Forsa araştırma kuruluşunun yaptığı ankete göre Hrıstiyan Birlik
Partilerinin oy oranı yüzde 39. Mevcut koalisyonun işe devam
etmesinin önündeki en büyük engel ise küçük ortak liberallerin
durumu. Başbakan Merkel’in gönlünde yatan koalisyon ortağı bir nevi
siyasî ölüm-kalım savaşı veriyor. Son dönemde yoğun kan kaybı
yaşayan Hür Demokrat Parti’nin yüzde 5 barajını aşıp Federal
Meclis’e girebileceği şüpheli. 10-16 Eylül tarihleri arasında
temsilî 2 bin 502 kişiyle yapılan anketlere dayanan araştırmaya
göre ana muhalefetteki Sosyal Demokrat Parti’nin oy oranı ise yüzde
25. Sosyal Demokratların geleneksel koalisyon ortağı Yeşiller yüzde
9, Sol Parti ise yüzde 10’luk oy oranına sahip.Anket sonuçlarının
sandığa yansıması durumunda Hrıstiyan Birlik partileri ve
liberallerden oluşan koalisyon hükümeti çoğunluğa ulaşamayacak.
Ancak ana muhalefetteki Sosyal Demokratlar da hem Yeşiller hem de
Sol Parti’yi yanına alsa bile koalisyon için çoğunluğu elde
edemeyecek.
800 BİN TÜRK SEÇMEN BULUNUYOR
Almanya’da genel seçimler için geri sayım başladı. 22 Eylül pazar
günü yapılacak seçimlerde 61 milyon 800 dolayında seçmen oy
kullanacak. Almanya’da oy verecek Türk kökenli seçmenlerin sayısı
ise 700 bin ila 800 bin arasında.
Berlin’de psikoloji bölümünde üniversite eğitimi alan Rabia Keskin
(23) de Türk kökenli Alman vatandaşlarından biri. Oy kullanma hakkı
olan Keskin, "Almanya genelinde büyük bir sayıda olduğumuz için
seçimlere katılmanın çok önemli bir husus olduğunu düşünüyorum.

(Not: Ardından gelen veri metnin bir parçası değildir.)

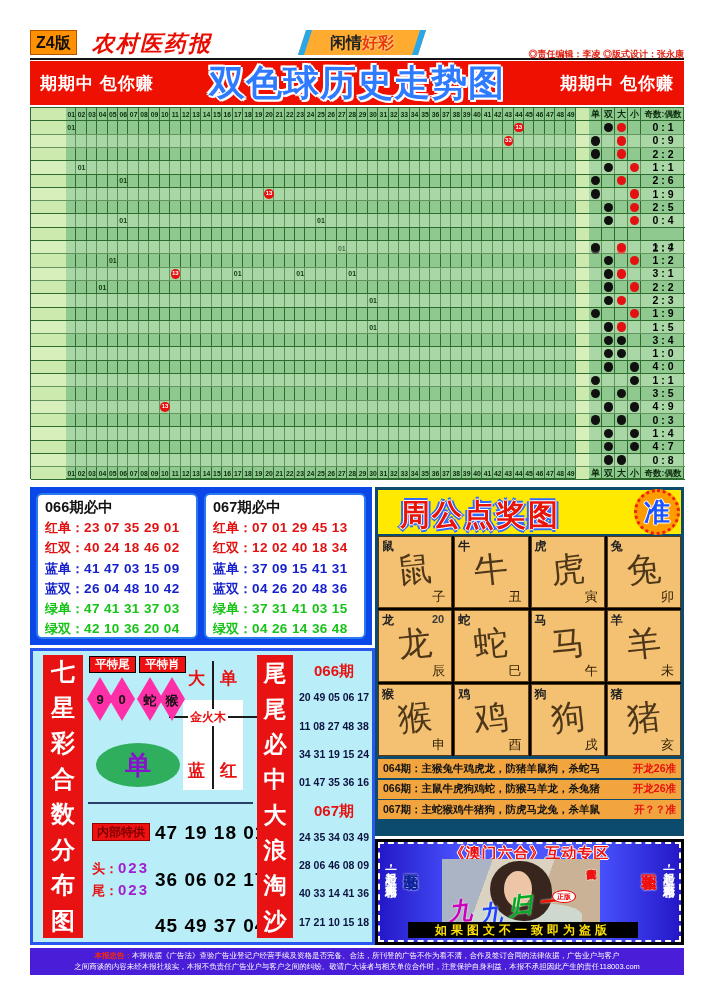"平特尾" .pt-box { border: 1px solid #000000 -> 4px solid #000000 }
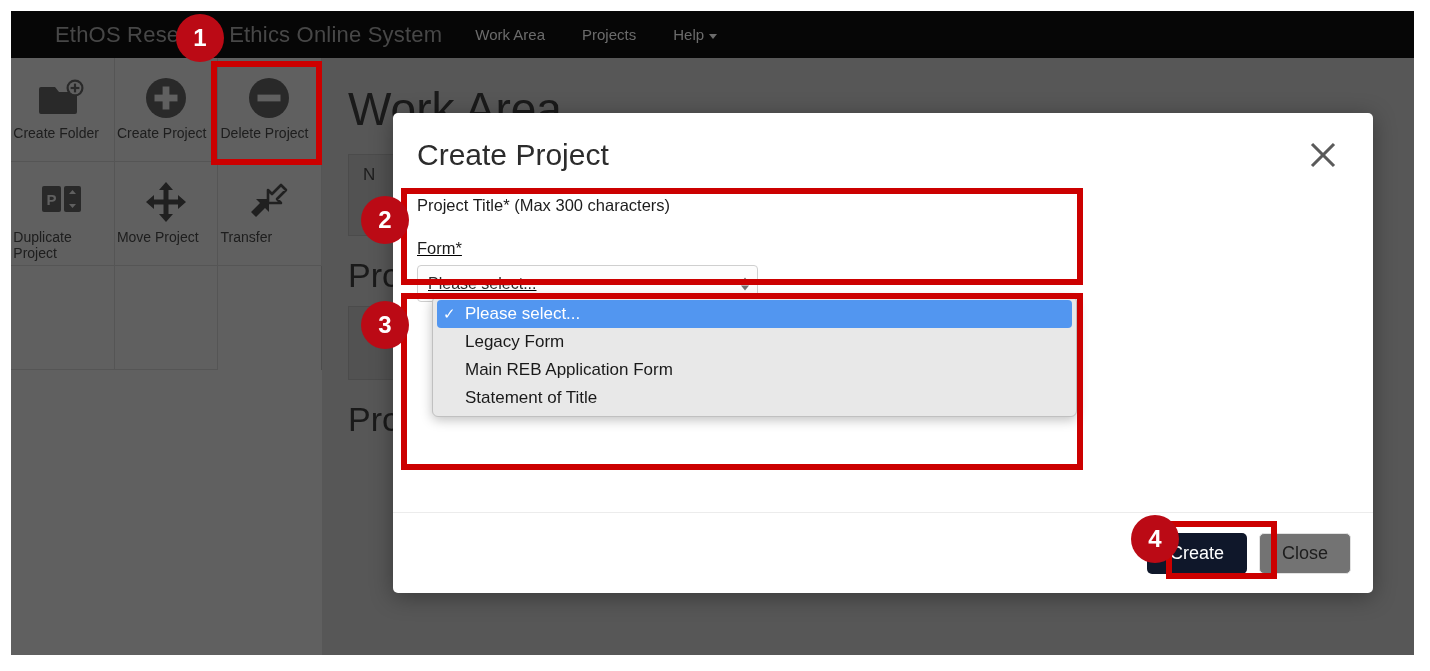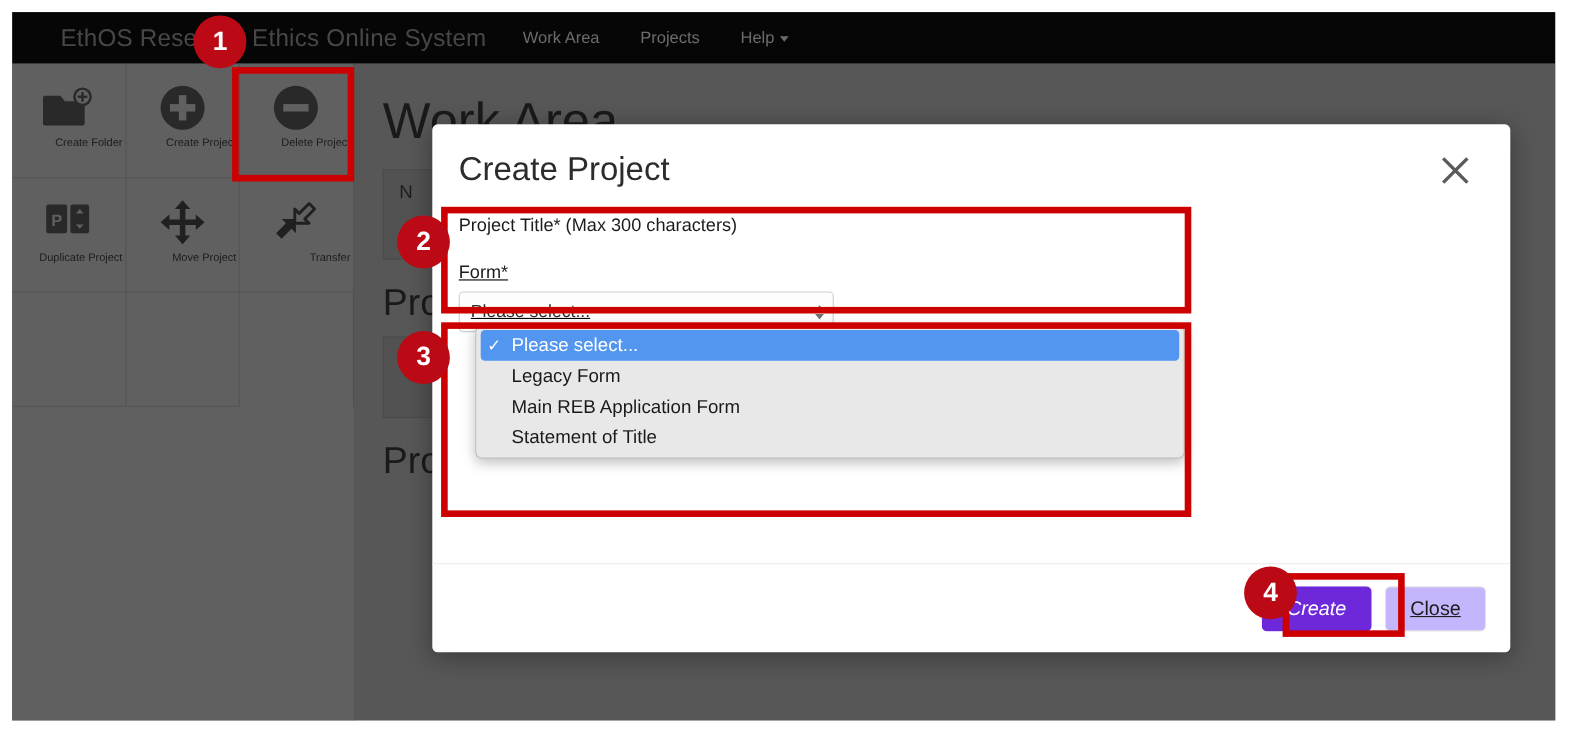"Create Folder" .tb-label { font-size: 10px -> 14px; text-align: right -> left }
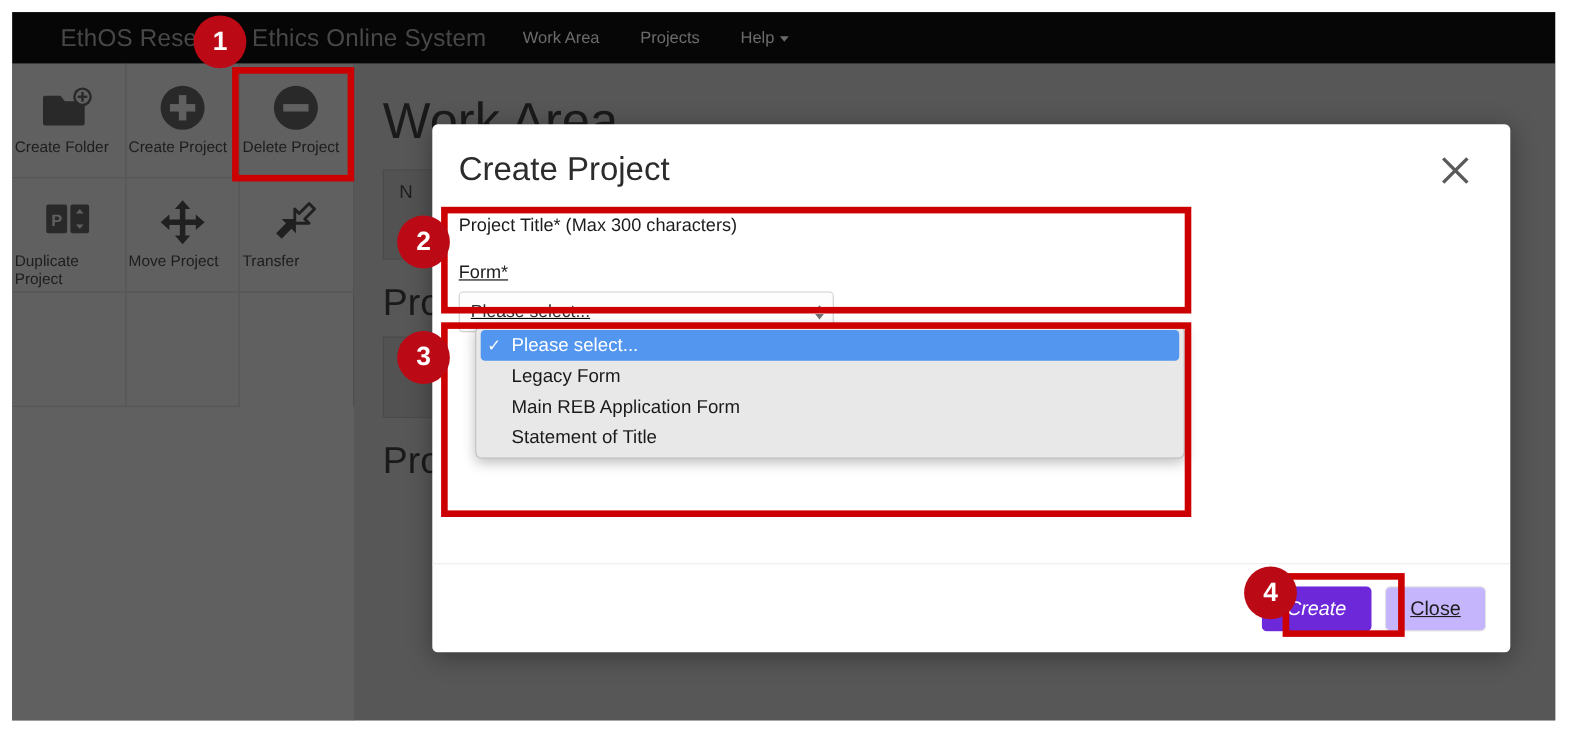"Create" .btn-primary { background: #6d28d9 -> #0f172a; font-style: italic -> none }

Özellikle genç nesil olarak burada yaşayan biri olarak, kesinlikle
kendi yaşıtlarımın da yarınki seçimlere katılmalarını şiddetle
tavsiye ediyorum" dedi. İlk nesil buraya işçi olarak geldiğini
belirten Keskin, "Artık bir şeylerin değişmesi zamanı geldi. Bu
değişim de öncelikle kendi vatandaşlık görevimizi yaparak yerine
getirebiliriz. Bu da seçimlerle başlıyor" şeklinde konuştu.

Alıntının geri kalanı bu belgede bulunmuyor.